# Broken rear axle



## rdr202 (Apr 5, 2010)

It's a Craftsman automatic lawn tractor model# 917.270821 that I purchased new back in 1999 . 

Well I finished plowing the heavy wet snow yesterday, started to back into garage when the left rear axle broke off. At least I was done plowing when it happened. 

I use wheel weights and chains to plow my driveway. I'm thinking maybe I should try plowing in the future without the chains to allow the tire to slip putting less force on the transmission. 


Three years ago I had the same thing happen but When the axle broke it also broke the transmission housing. At that time I managed to find a used Hydro Gear #310-650 transaxle on Craigslist for $50.00 a short drive from my house. Problem solved so I thought.


Over the 14 years I've beat the heck out of this machine. Only easy work it ever did was cutting the lawn. 

I used it to haul cut trees out of my lot, pull rocks as big as I could fit into the dump trailer ( most weighed more than the tractor) bags of cement, gravel, stone, loam, firewood, lumber, wearing out every belt, gear and bushing on this machine. 

The Hydro Gear 310-650 transaxle is hard to find do this machine will be down for a while.

Looks like I have to take the garage queen out to start doing the dirty work. It's a Craftsman 24 hp that I got used but in mint condition that I've been using the last year for grass cutting saving me from having to drop plow/ mower deck every spring or fall.



Sent from my iPad using Tractor Forum


----------



## rdr202 (Apr 5, 2010)

Oh, by the way I know this is not a tractor it's a glorified lawn mower, but back in 1999 I didn't have money to get a heavy duty tractor. 

I did however manage to get it to keep up with the heavy work load for 14 years all because I never told it that it wasn't a real tractor but just a Sears lawn mower.


Sent from my iPad using Tractor Forum


----------



## DanielWilson (Feb 2, 2009)

"by the way I know this is not a tractor it's a glorified lawn mower"

Hey, lots of those are on here! That's why there's a whole set of categories for them here.

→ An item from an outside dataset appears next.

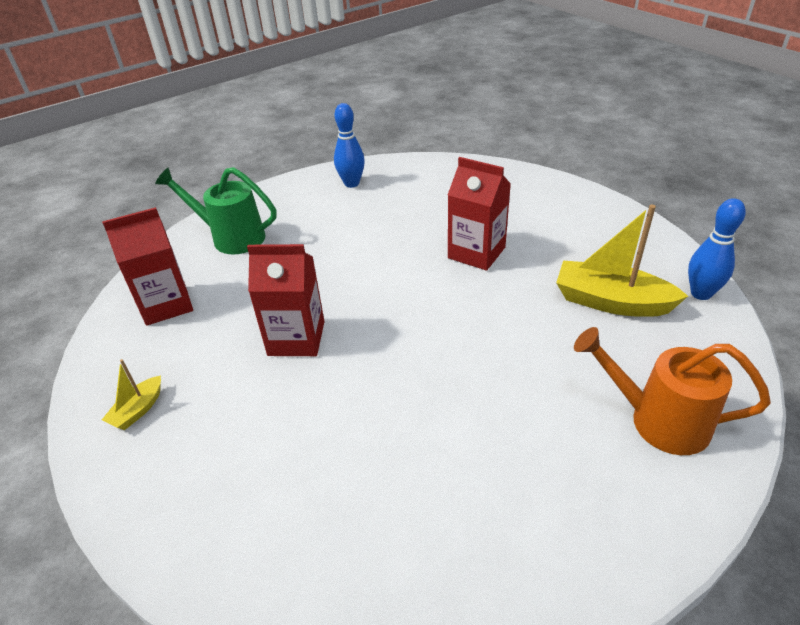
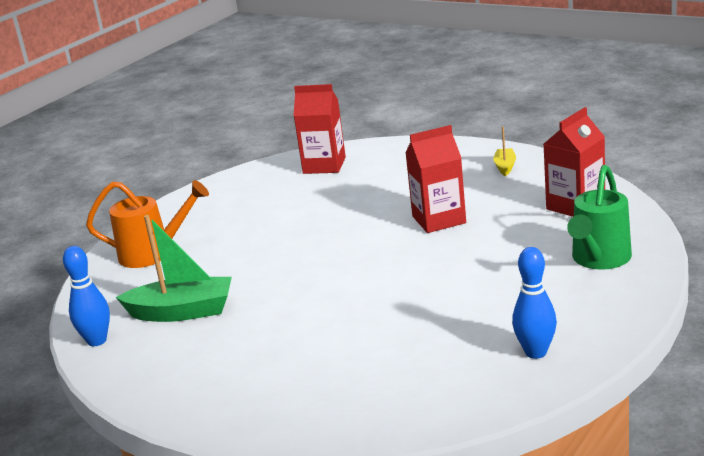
camera: 160 degrees right, 15 degrees down
(231, 237) = (598, 260): green watering can -> green watering can turned 120 degrees clockwise
(476, 253) = (324, 317): red carton -> red carton (324, 165)
(611, 302) = (182, 312): yellow boat -> green boat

Sorry about the breakage. This season's snow is taxing plenty of equipment.


----------



## fatjay (Dec 6, 2013)

Don't worry, I beat the living piss out of my MTD lawn mower that I rigged a plow onto. They can take a whooping.

My father blew up the trans in his tractor, I managed to find a complete LT1000 with no engine for $100 on craigslist. Most of those series are the exact same transmission and can be swapped easily. You can also look at MTD and white for parts tractors as I have all 3 and they're the same thing, or can be easily adapted one to the other.


----------



## rdr202 (Apr 5, 2010)

I've been trolling craigslist in search of a dead machine. 

Just a matter of time before I find one that has the right price.

In the mean time I'm stripping off the plow and moving it to my other Craftsman because there is a forecast of snow Sunday and middle of next week. 


Sent from my iPad using Tractor Forum


----------



## cclancy66 (Mar 1, 2015)

*Broken transaxle.*

Have an old ('87) Craftsman 16 hp mower with hard leaky tires. Friend gave me ATV wheels/tires from scrapped quad. Cut center of tractor wheel off and welded it to quad wheel from behind. Touched up paint and looks factory. Works awesome! smooth ride and no slipping on the weird hilly areas. After about a year the transaxle exploded. After removal and inspection I can't believe it lasted that long (small cheap, don't think there was an actual bearing in the thing). Found another one for free to keep it going. (different make, almost identical). Looking for a garden tractor transaxle with top drive pulley to upgrade to. All the ones I have found are right side drive pulley. I have a restored Wheel Horse C 141 but this old sears mower runs so damn good I will have to keep looking. Let me know if you have found a solution for your axle issues and good luck!


----------